** Opening Data shown block **
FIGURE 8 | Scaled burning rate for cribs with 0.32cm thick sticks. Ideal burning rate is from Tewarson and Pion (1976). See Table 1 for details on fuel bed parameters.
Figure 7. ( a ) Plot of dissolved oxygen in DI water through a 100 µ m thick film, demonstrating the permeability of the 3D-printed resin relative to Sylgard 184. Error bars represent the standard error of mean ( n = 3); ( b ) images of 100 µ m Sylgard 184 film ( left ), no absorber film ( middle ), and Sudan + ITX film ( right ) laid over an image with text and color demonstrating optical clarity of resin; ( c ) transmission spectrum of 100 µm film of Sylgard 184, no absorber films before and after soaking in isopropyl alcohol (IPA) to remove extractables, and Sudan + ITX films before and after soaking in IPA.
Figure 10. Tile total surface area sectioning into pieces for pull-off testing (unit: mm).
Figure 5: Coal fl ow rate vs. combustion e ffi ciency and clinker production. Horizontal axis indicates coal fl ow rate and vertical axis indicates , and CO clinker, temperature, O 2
** Closing Data shown block **
** Opening Data shown block **
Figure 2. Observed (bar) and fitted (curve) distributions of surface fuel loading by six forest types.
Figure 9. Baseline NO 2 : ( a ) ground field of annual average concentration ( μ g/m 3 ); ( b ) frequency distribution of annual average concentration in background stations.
** Closing Data shown block **
> **Problem to work on**
Using only the listing above, restate exactly the lines from the line containing "Figure 2. Observed" through the line containing "Figure 9. Baseline", both included.

> **Solution to this task**
Figure 2. Observed (bar) and fitted (curve) distributions of surface fuel loading by six forest types.
Figure 9. Baseline NO 2 : ( a ) ground field of annual average concentration ( μ g/m 3 ); ( b ) frequency distribution of annual average concentration in background stations.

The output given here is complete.